Almost 65 per cent of long-term care residents suffer from dementia related diseases, including Alzheimer’s, and half of residents have aggressive behaviours. Small staffing numbers, where nurses cannot dedicate enough time to those in need, allow dangerous and violent situations to flourish.

Since 2001, 24 long-term care residents have died as a result of violence from other residents. The OHC suggests thousands of residents have been attacked by other violent residents.

“The rocking chair is a symbol of care. I was rocked in one by my mother and grandmother when I was a baby living on a farm,” said Voyle. “It’s a sign of comfort in your golden years but unfortunately that’s not the case today in long-term care homes.”

This is the third year that the OHC has travelled with the giant rocking chair to garner support. Its 15 pieces are held together by locking mechanisms and eight screws. This year the chair will tour 19 communities across Ontario.

The coalition is aiming to collect 20,000 signatures petitioning for minimum standards of care for long-term care residents. This number represents the some 20,000 people waiting to be placed in homes.

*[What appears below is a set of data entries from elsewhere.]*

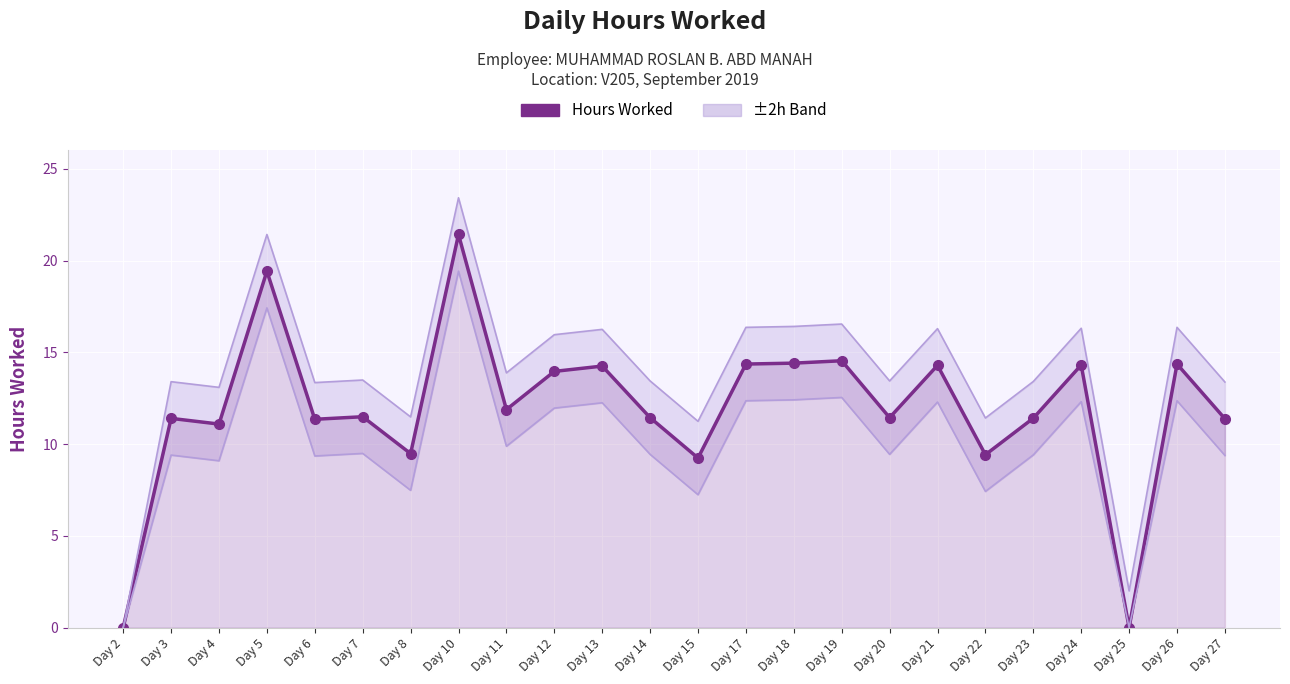

Reading left to right, list all the values displayed in this chart.

Day 2=0.0	Day 3=11.4	Day 4=11.1	Day 5=19.4	Day 6=11.3	Day 7=11.5	Day 8=9.5	Day 10=21.4	Day 11=11.9	Day 12=14.0	Day 13=14.2	Day 14=11.4	Day 15=9.2	Day 17=14.4	Day 18=14.4	Day 19=14.5	Day 20=11.4	Day 21=14.3	Day 22=9.4	Day 23=11.4	Day 24=14.3	Day 25=0.0	Day 26=14.4	Day 27=11.4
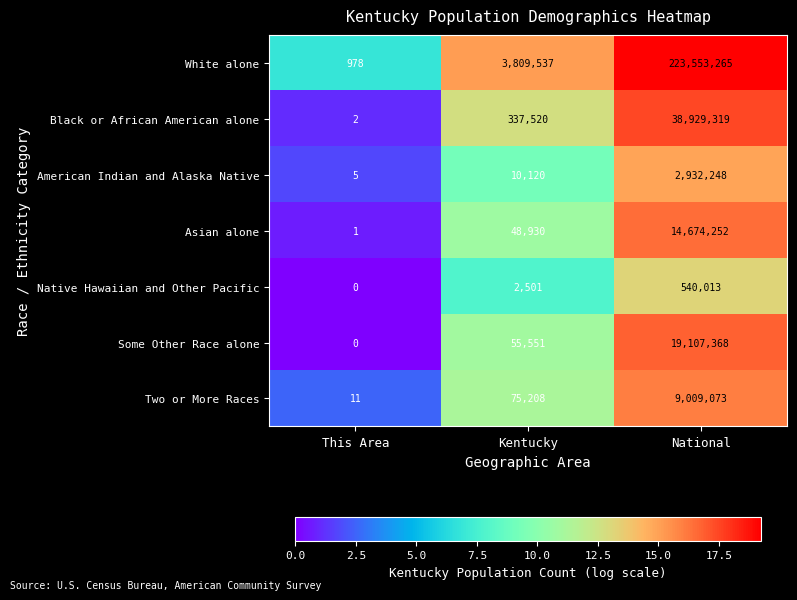

Which series has the largest total across all categories?

White alone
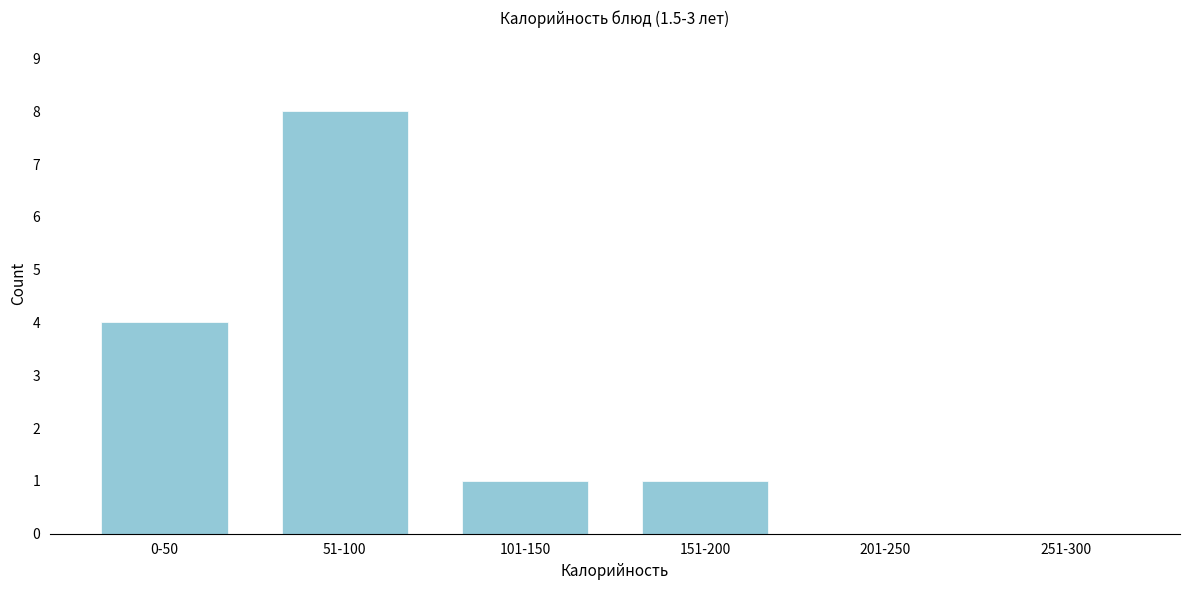

Reading left to right, transcribe all the data shown in this chart.

0-50=4	51-100=8	101-150=1	151-200=1	201-250=0	251-300=0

“With long waiting lists, you might get a long-term care bed offer within a few months of applying for a bed, but it might not be in the community that you’ve lived in for your entire life,” said Dales. “We have patients, and have had patients over the years, in Stirling, that have come from Bancroft and have had to wait for a bed in Bancroft for a very long time before they can be cared for in our community. You should be having care in the community of your choice.”

For those who are looking to get involved further, resident family councils are always looking for members and support.

Tom Carrothers, chair of the advocacy committee for Family Council Network 4 (FCN-4), noted that while most family council members join because they have a family member in long-term care, members who have lost a loved one are encouraged to join or stay on after their loved one has passed.

“You’re probably with a network of a million or so people if every resident has a network of 10 people, between their sons and daughters, and their sons’ and daughters’ friends,” said Carrothers. “Why can’t we get a million people telling MPPs they have to change? That’s what has to happen, MPPs have to be made aware that it’s an issue, and it’s an issue that they may get re-elected on.”

More information on the FCN-4 letter campaign and petition for long-term care rights can be found at www.fco.ngo/updates-and-events/updates/family-council-network-4-letter-writing-campaign.
“We’re trying to get people to say hey, is this a way to treat our elders? No, it’s not. We’re all heading there at some point,” said Voyle.